Present-day video interviewing has brought about the distinction between video resumes, time-shifted or pre-recorded interviews and the live interview (which can be further divided into 1-to-1 or panel). Initially, interactive recruiting platforms offered one or the other, before realizing from their customers and candidates that different interview types work well for different jobs, candidates and even regions of the globe. For example, pre-recorded interviews might work very well for screening large volumes of retail candidates, while a live panel interview with back end notes and rating systems would be far more suitable to an interview when selecting an executive or high level manager .

While video interviewing (or digital interviewing, or interactive interviewing) has been quietly but firmly entrenching itself in the talent acquisition process of startups and Fortune 500 companies alike, the mobile revolution has been slowly burgeoning among the recruiting set. While not embraced by everyone initially, the statistics for mobile usage among jobseekers kept climbing, prompting analysts and vendors alike to reverse their positions. Now every major job board has an app or a mobile optimized site and HR technology vendors are realizing that their sites, apps and software need to be one step ahead of the mobile revolution.

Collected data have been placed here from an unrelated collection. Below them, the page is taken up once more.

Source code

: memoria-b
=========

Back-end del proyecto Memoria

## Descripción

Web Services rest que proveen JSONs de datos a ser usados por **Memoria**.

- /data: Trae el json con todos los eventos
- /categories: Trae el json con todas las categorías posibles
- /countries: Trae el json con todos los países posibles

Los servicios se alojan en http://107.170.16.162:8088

Anytime/anywhere is truly the future of interactive interviewing. Already many video interviewing providers have mobile optimized apps that are simple, easy to use and built from the ground up with the candidate in mind. Candidates can receive the invitation, download the interview questions, and complete the interview before the deadline, all from a web-enabled device. As always, enterprising recruiters and HR professionals are using this to their advantage, coming up with clever and interesting ways to use smartphones and tablets in their recruitment marketing campaigns.

Anytime/anywhere interviewing takes away many of the bottlenecks that we’ve come to deal with and expect in the interview process, allowing both candidates and recruiters to invest in the interview without sacrificing their current job or workload. And in a world where more people own mobile technology than toothbrushes, reaching the global workforce has never been simpler.